Myths Of Intimacy

DAILY BOOSTS for sanity and laughter – Your personal advent "holidaze" calendar with Dr. Dain >>

How often do we hear over and over again that the key to intimacy in your life is about finding someone to have a close relationship with? What if I were to tell you that to create true intimacy, YOU are the person you have to become most intimate with?

Here are 3 myths of intimacy, and how to begin having an intimacy in your own life. What if you could create greater connection not just with you, but with everyone and everything around you?

 

Intimacy Myth #1: Intimacy is about sex.

By now, I am pretty sure most of us realize that we can create sex without intimacy and intimacy without sex . So what are the actual elements of intimacy? I will give you a hint – sex isn’t one of them. The kind of intimacy I would like to invite you to consider having, is a level of intimacy with you that allows you to have a level of caring, kindness and generosity with you that is unshakeable by anyone or anything.

True intimacy begins when you are willing to have a greater connection with you. One of the easiest ways to start having a greater connection with you is to look at you through the eyes of gratitude.

Many of us tend to look at ourselves only to judge ourselves, and not acknowledge ourselves. What if you would start to change that today? Start writing down at least 3 things a day that you are grateful for about you. When you are willing to start looking at you and your life with gratitude, everything begins to have the possibility of becoming greater rather than lesser (including sex).
● ● ● ● ●
- _Set exercise 1_:
Extract the full text on myths of intimacy and reproduce it word for word.

- _Data items_:
● ● ● ● ●
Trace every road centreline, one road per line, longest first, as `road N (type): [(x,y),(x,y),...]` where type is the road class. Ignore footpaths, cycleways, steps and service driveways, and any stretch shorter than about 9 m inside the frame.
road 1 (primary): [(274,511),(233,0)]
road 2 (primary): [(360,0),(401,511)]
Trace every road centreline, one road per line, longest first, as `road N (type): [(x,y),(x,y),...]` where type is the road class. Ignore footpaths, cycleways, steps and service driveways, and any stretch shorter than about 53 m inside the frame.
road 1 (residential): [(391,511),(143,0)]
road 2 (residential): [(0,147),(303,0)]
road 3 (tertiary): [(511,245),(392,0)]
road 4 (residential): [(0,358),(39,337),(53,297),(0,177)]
● ● ● ● ●
- _Set exercise 2_:
Update the entries, starting at the line that contains "53 m inside the frame." and continuing through the end of the entries, by replacing "footpaths" with "walkways" and leaving everything else unchanged. Return only those lines.

- _Result 1_:
Myths Of Intimacy

DAILY BOOSTS for sanity and laughter – Your personal advent "holidaze" calendar with Dr. Dain >>

How often do we hear over and over again that the key to intimacy in your life is about finding someone to have a close relationship with? What if I were to tell you that to create true intimacy, YOU are the person you have to become most intimate with?

Here are 3 myths of intimacy, and how to begin having an intimacy in your own life. What if you could create greater connection not just with you, but with everyone and everything around you?

 

Intimacy Myth #1: Intimacy is about sex.

By now, I am pretty sure most of us realize that we can create sex without intimacy and intimacy without sex . So what are the actual elements of intimacy? I will give you a hint – sex isn’t one of them. The kind of intimacy I would like to invite you to consider having, is a level of intimacy with you that allows you to have a level of caring, kindness and generosity with you that is unshakeable by anyone or anything.

True intimacy begins when you are willing to have a greater connection with you. One of the easiest ways to start having a greater connection with you is to look at you through the eyes of gratitude.

Many of us tend to look at ourselves only to judge ourselves, and not acknowledge ourselves. What if you would start to change that today? Start writing down at least 3 things a day that you are grateful for about you. When you are willing to start looking at you and your life with gratitude, everything begins to have the possibility of becoming greater rather than lesser (including sex).

- _Result 2_:
Trace every road centreline, one road per line, longest first, as `road N (type): [(x,y),(x,y),...]` where type is the road class. Ignore walkways, cycleways, steps and service driveways, and any stretch shorter than about 53 m inside the frame.
road 1 (residential): [(391,511),(143,0)]
road 2 (residential): [(0,147),(303,0)]
road 3 (tertiary): [(511,245),(392,0)]
road 4 (residential): [(0,358),(39,337),(53,297),(0,177)]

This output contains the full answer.